» **Description of the task**
Decide whether each statement below agrees with the COLO excerpt. For each, answer yes or no and quote the deciding words from the excerpt. (a) COLO begins with a first migration carried out as a normal live migration. (b) After entering the COLO process, the primary VM is started with vm_start(), which differs from normal migration. (c) The excerpt says @colo-running is related to the run state.

And in the flow diagram, you can think COLO always running in migrate state.
Because into COLO mode, we will control VM state in COLO code itself, for
example:
When we start COLO, it will do the first migration as normal live
migration, after that we will enter
the COLO process, at that time COLO think the primary VM state is same with
secondary VM(the first checkpoint),
so we will use vm_start() start the primary VM(unlike to normal migration)
and secondary VM.
In this time, primary VM and secondary VM will parallel running, and if
COLO found two VM state are
not same, it will trigger checkpoint(like another migration). Finally, if
occurred some fault that will trigger
failover, after that primary VM maybe return to normal running
mode(secondary dead).
So, if we just see the primary VM state, may be it has out of the RunState
state
machine or it still in migrate state.




> How is @colo-running related to the run state?
>

Not related, as I say above.


>
> Which run states are considered to be "before a COLO exit"?  If "before
> a COLO exit" doesn't map to run states, the state machine is too coarse
> to fully describe COLO, and I'd like to see a suitably refined one.

» **Source material**
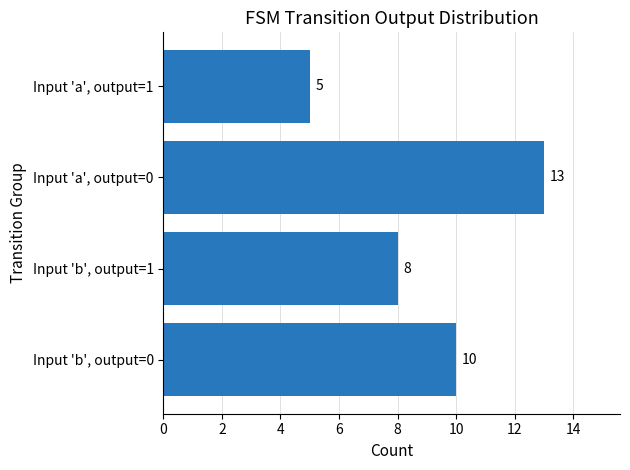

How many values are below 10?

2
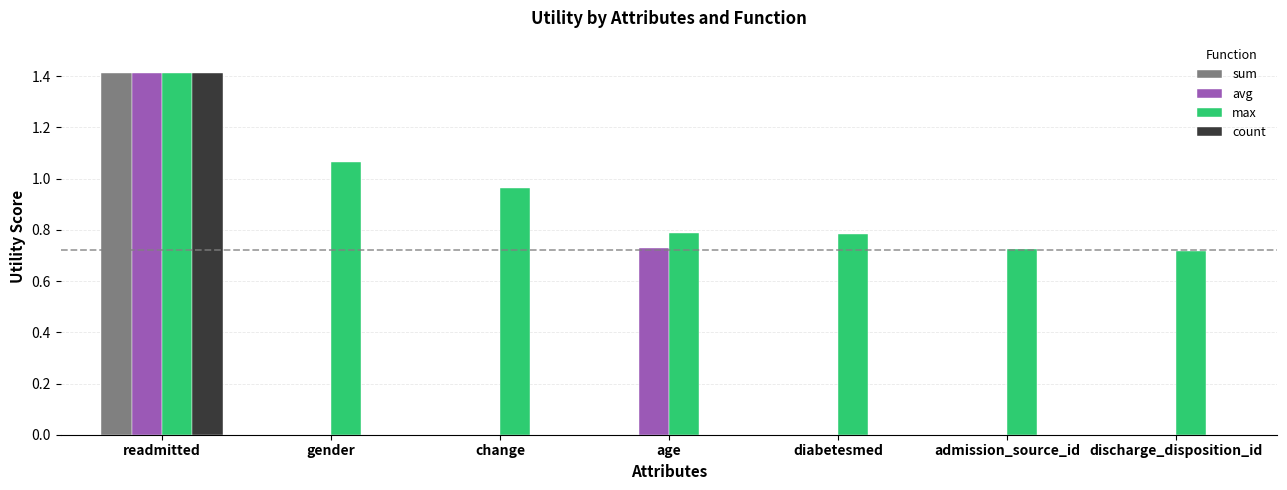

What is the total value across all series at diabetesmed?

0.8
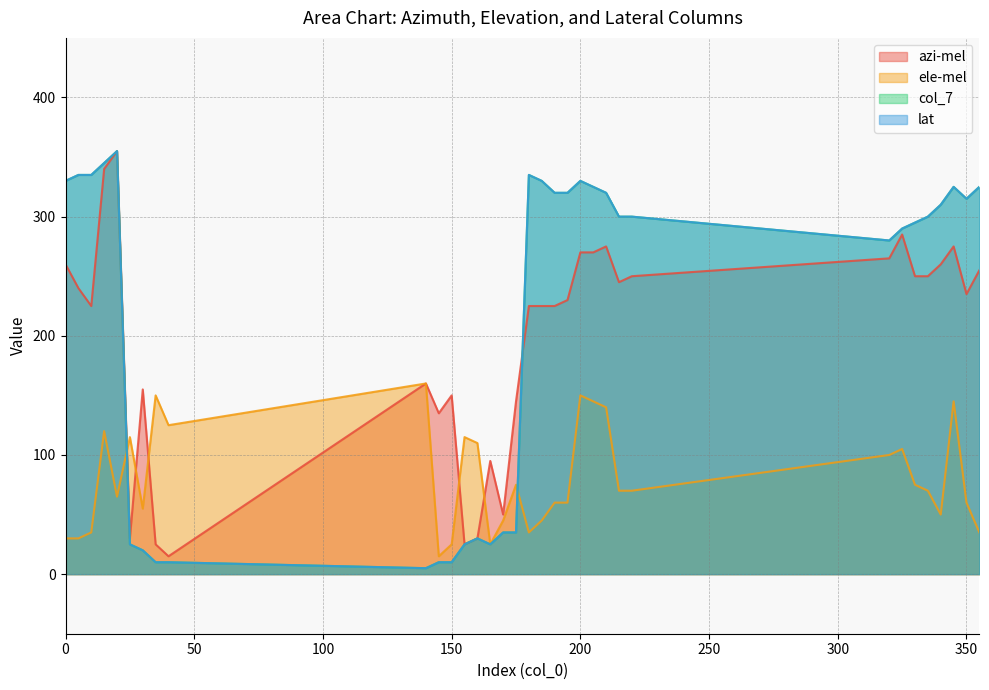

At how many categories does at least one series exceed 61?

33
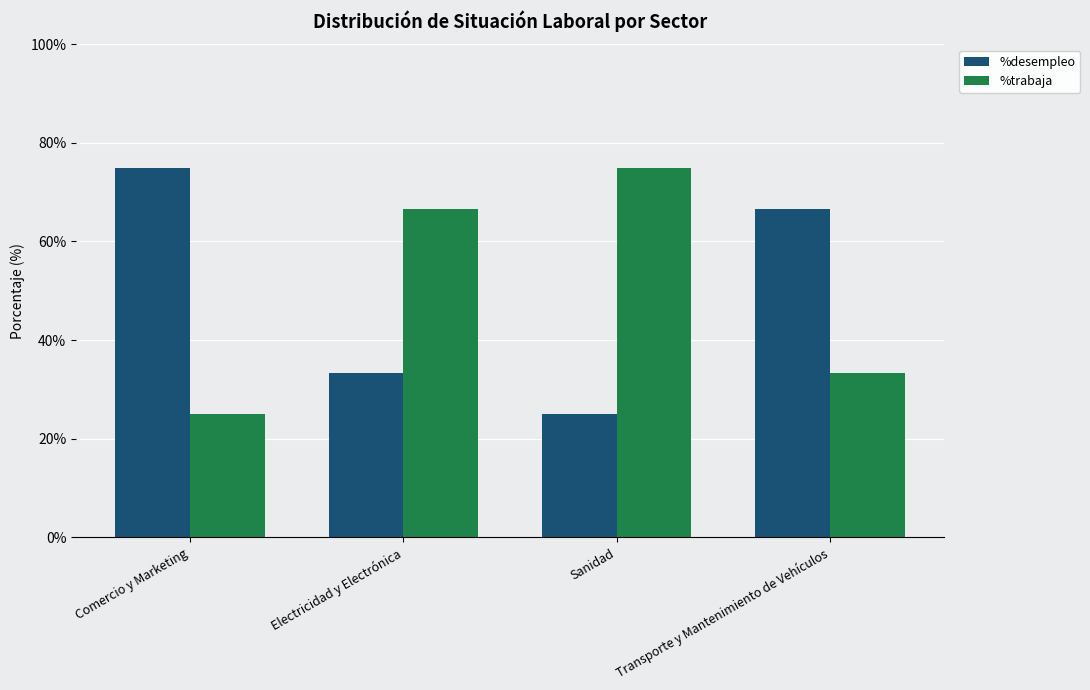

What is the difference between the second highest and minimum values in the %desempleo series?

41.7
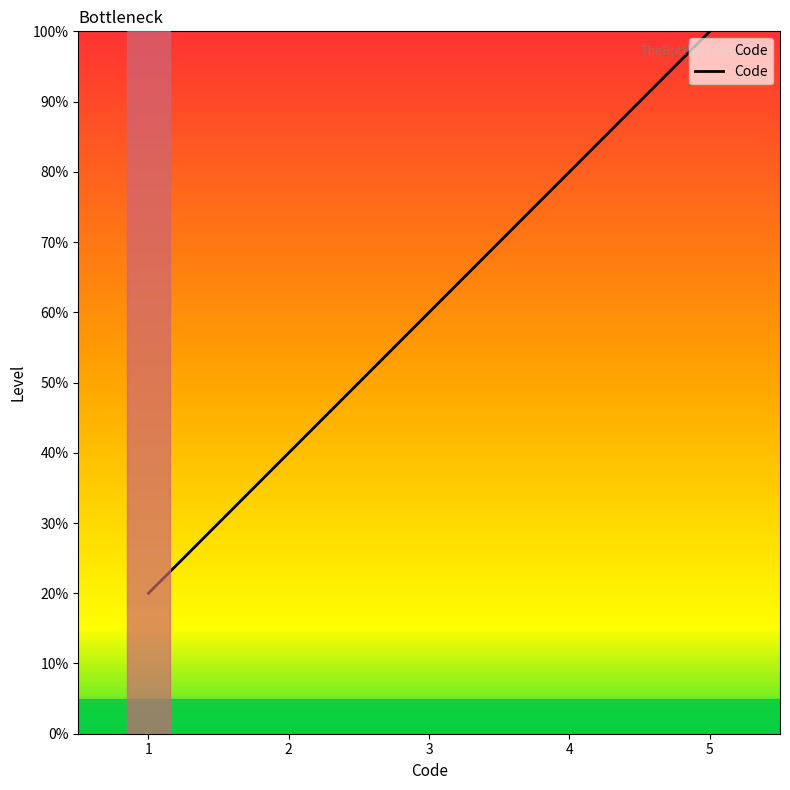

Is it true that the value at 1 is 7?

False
==
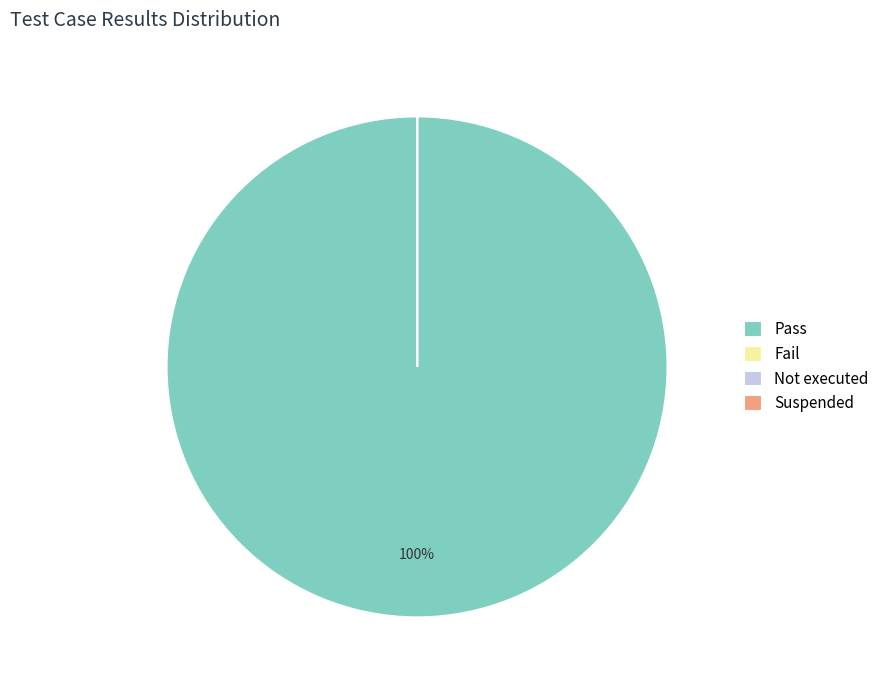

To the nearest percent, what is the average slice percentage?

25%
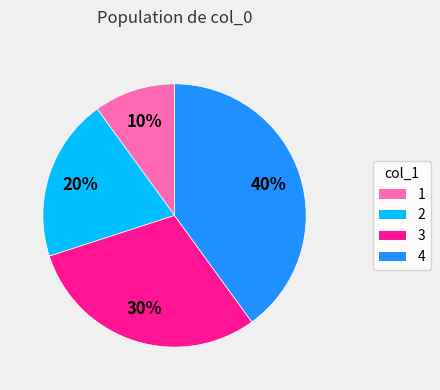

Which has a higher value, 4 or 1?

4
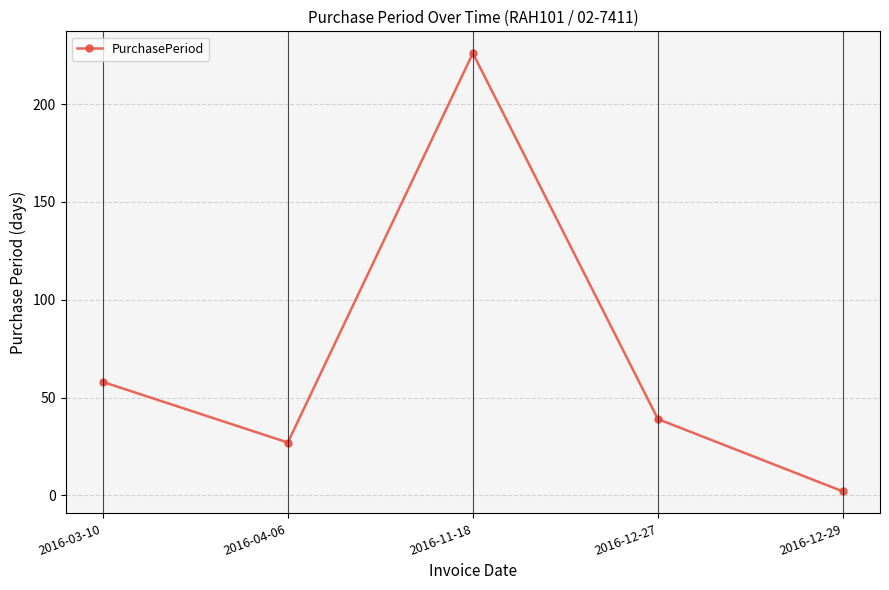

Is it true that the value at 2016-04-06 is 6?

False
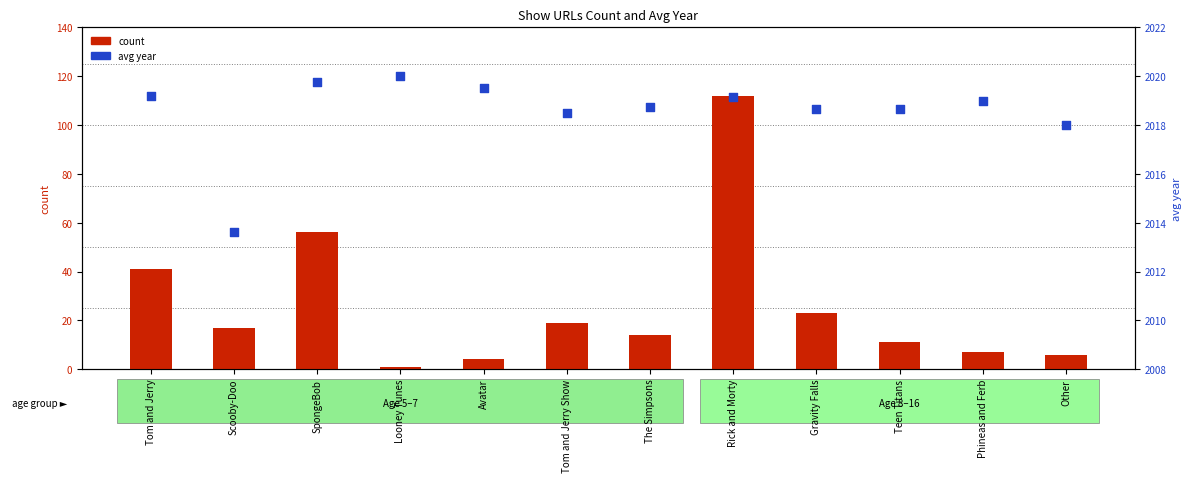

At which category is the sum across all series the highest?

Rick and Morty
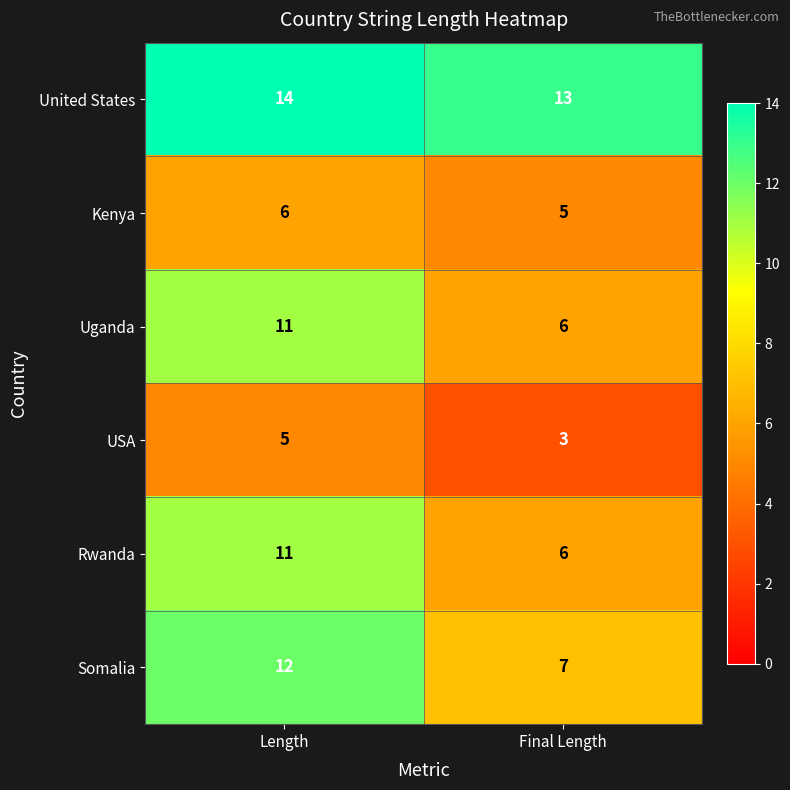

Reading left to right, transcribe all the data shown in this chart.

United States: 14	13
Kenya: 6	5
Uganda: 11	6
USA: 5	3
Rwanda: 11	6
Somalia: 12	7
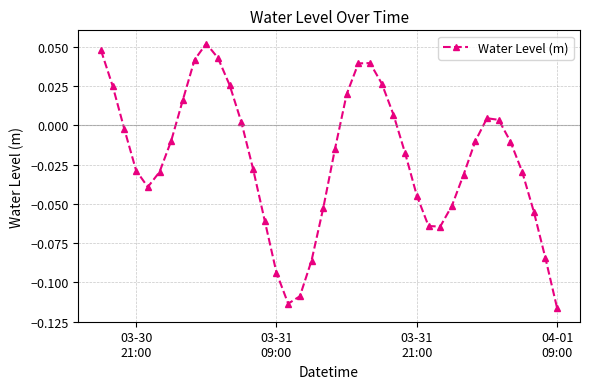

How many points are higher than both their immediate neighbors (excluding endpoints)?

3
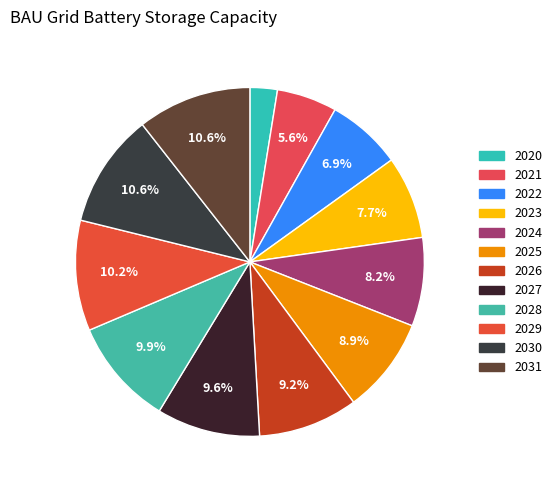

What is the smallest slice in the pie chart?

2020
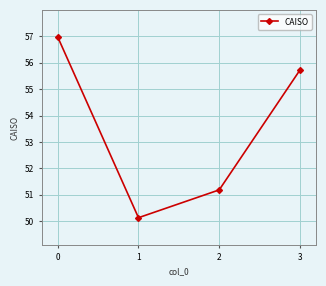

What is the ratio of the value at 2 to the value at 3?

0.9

» **Written solution**
(a) Yes: "When we start COLO, it will do the first migration as normal live migration"
(b) Yes: "so we will use vm_start() start the primary VM(unlike to normal migration)"
(c) No: "Not related, as I say above."